BeginnerAWSUpdated 2026-05-01

AWS S3 Complete Guide

What You Will Learn

Amazon S3 is object storage used for files, backups, static assets, logs, data lakes, and static websites. This guide explains buckets, objects, access, storage classes, lifecycle rules, and best practices.

Prerequisites

  • AWS account
  • Basic cloud storage understanding
  • IAM basics

Concept Overview

S3 stores data as objects inside buckets. Each object has a key, value, metadata, and permissions.
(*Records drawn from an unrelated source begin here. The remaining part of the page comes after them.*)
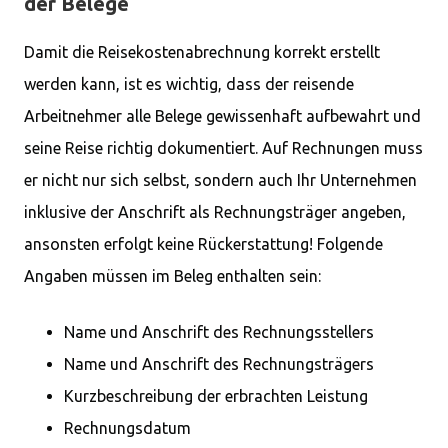
der Belege
Damit die Reisekostenabrechnung korrekt erstellt
werden kann, ist es wichtig, dass der reisende
Arbeitnehmer alle Belege gewissenhaft aufbewahrt und
seine Reise richtig dokumentiert. Auf Rechnungen muss
er nicht nur sich selbst, sondern auch Ihr Unternehmen
inklusive der Anschrift als Rechnungsträger angeben,
ansonsten erfolgt keine Rückerstattung! Folgende
Angaben müssen im Beleg enthalten sein:
Name und Anschrift des Rechnungsstellers
Name und Anschrift des Rechnungsträgers
Kurzbeschreibung der erbrachten Leistung
Rechnungsdatum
S3 is highly durable and designed for many storage patterns.

Step-by-Step Explanation

  1. Create a bucket with a globally unique name.
  2. Choose the AWS Region.
  3. Keep public access blocked unless you have a specific public use case.
  4. Upload objects using the console, CLI, SDK, or application.
  5. Use bucket policies and IAM permissions carefully.
  6. Choose storage classes based on access frequency.
  7. Add lifecycle rules to transition or expire old data.
  8. Enable versioning where accidental overwrite or delete protection matters.
  9. Use CloudFront for public static assets.

Code Example

BASH
aws s3 mb s3://my-private-app-assets --region ap-south-1
aws s3api put-bucket-versioning \
  --bucket my-private-app-assets \
  --versioning-configuration Status=Enabled
aws s3 sync ./dist s3://my-private-app-assets/react-app/ --delete

Real-World Use Cases

  • Static website hosting
  • React app build hosting
  • User-uploaded files
  • Application logs
  • Backups
  • Data lake storage

Best Practices

  • Keep buckets private by default.
  • Use IAM roles instead of long-lived access keys.
  • Enable encryption.
  • Use lifecycle policies for cost control.
  • Put CloudFront in front of public assets.
  • Enable versioning for important data.
  • Monitor access with CloudTrail and S3 server access logs where needed.

Common Mistakes

  • Making buckets public accidentally
  • Storing secrets in public objects
  • Not setting lifecycle rules
  • Using one bucket for unrelated environments
  • Giving broad s3:* permissions

Interview Questions

  • What is the difference between a bucket and an object?
  • How does S3 versioning help?
  • What are S3 storage classes?
  • Why use CloudFront with S3?
  • How do bucket policies differ from IAM policies?

Summary

S3 is simple to start but powerful in production. The safest default is private storage, least-privilege IAM, encryption, lifecycle rules, and CloudFront for public delivery.